Without a doubt, football has become more than just a game for entertainment in our new era. It has become a huge industry that a lot of people, all around the globe, earn from. More specifically, there are many betting companies nowadays, for the top European leagues in particular, that football lovers take part in by predicting the results of every gameweek's matches. Predictions are, of course, based on numerous factors and statistics, but bettors tend to depend on their personal intuition to make predictions. Rather than merely relying on this, the process can yield more successful results if it is done in an automated way. Thus, the goal of our project is to prepare this European Soccer dataset using the data preprocessing techniques so that it can be fed to a model (e.g. SVM) to predict either a team wins, loses, or draws in a match.
The first question that raises when attempting to achieve the intended goal is to know which factors contribute to the result of a match, and the proportion that each of them constitutes.
The dataset used in this project is the European Soccer Database from Kaggle. Link to the database file: https://drive.google.com/file/d/1n-xzgLuV82KGe6Zyr9lKLJqC20gnra9M/view?usp=sharing
At first, all the tables in the database were populated to Pandas dataframes. Each dataframe was thoroughly examined to know the necessary data tidying and cleaning procedures that should be applied. Statistical methods as well as visualizations were used to analyze the data and make justifiable decisions. For example, the percentage of missing values in a dataframe was considered to know the appropriate way to impute these missing values. Duplicates were removed in order that the data can serve the aim of our project. Column names and types were investigated to ensure consistency is maintained across all dataframes. All decisions were backed up by statistical means.

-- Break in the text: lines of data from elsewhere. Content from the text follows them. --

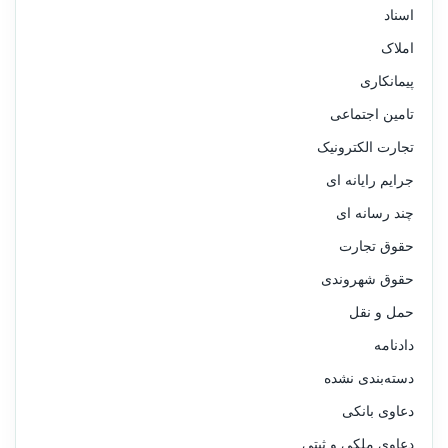
اسناد
املاک
پیمانکاری
تامین اجتماعی
تجارت الکترونیک
جرایم رایانه ای
چند رسانه ای
حقوق تجارت
حقوق شهروندی
حمل و نقل
دادنامه
دسته‌بندی نشده
دعاوی بانکی
دعاوی ملکی و ثبتی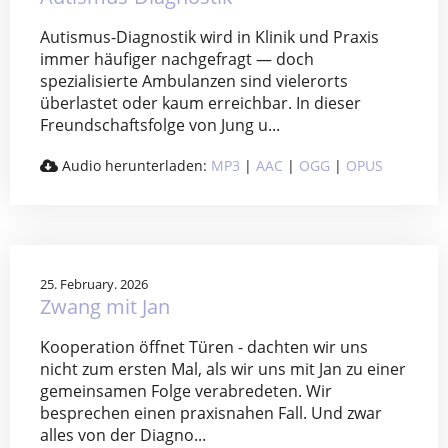
Autismus-Diagnostik wird in Klinik und Praxis
immer häufiger nachgefragt — doch
spezialisierte Ambulanzen sind vielerorts
überlastet oder kaum erreichbar. In dieser
Freundschaftsfolge von Jung u...
Audio herunterladen:
MP3
|
AAC
|
OGG
|
OPUS
25. February. 2026
Zwang mit Jan
Kooperation öffnet Türen - dachten wir uns
nicht zum ersten Mal, als wir uns mit Jan zu einer
gemeinsamen Folge verabredeten. Wir
besprechen einen praxisnahen Fall. Und zwar
alles von der Diagno...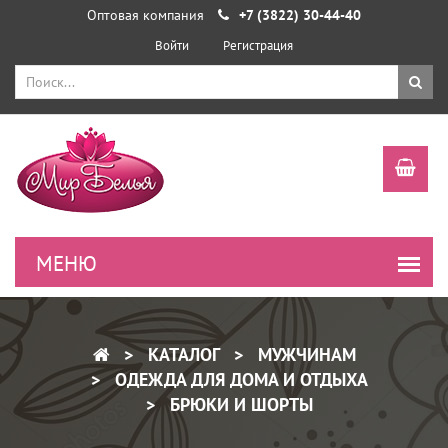
Оптовая компания
+7 (3822) 30-44-40
Войти
Регистрация
КАТАЛОГ
МУЖЧИНАМ
ОДЕЖДА ДЛЯ ДОМА И ОТДЫХА
БРЮКИ И ШОРТЫ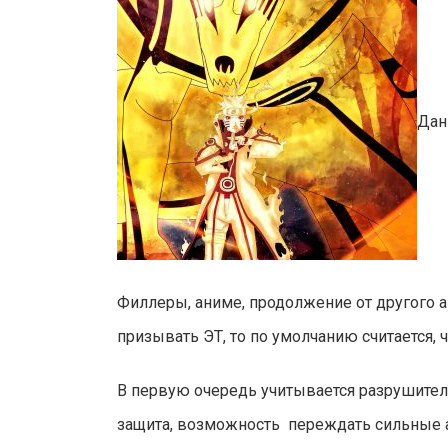
Дан
Филлеры, аниме, продолжение от другого а
призывать ЭТ, то по умолчанию считается,
В первую очередь учитывается разрушитель
защита, возможность переждать сильные аб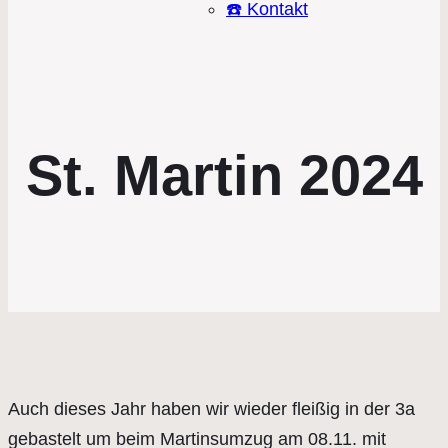
☎️ Kontakt
St. Martin 2024
Auch dieses Jahr haben wir wieder fleißig in der 3a
gebastelt um beim Martinsumzug am 08.11. mit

After all the dataframes were cleaned, some dataframes were merged to obtain meaningful results that can be used to feed a machine learning model to predict a match outcome. A match lineups visualization is shown at the end of this notebook, illustrating a match between Barcelona vs Real Madrid, displaying the home and away team names, and the season when this match was held. Each team formation in this match is presented in a different colour, displaying the name of the player occupying each position in the football field along with his latest overall rating.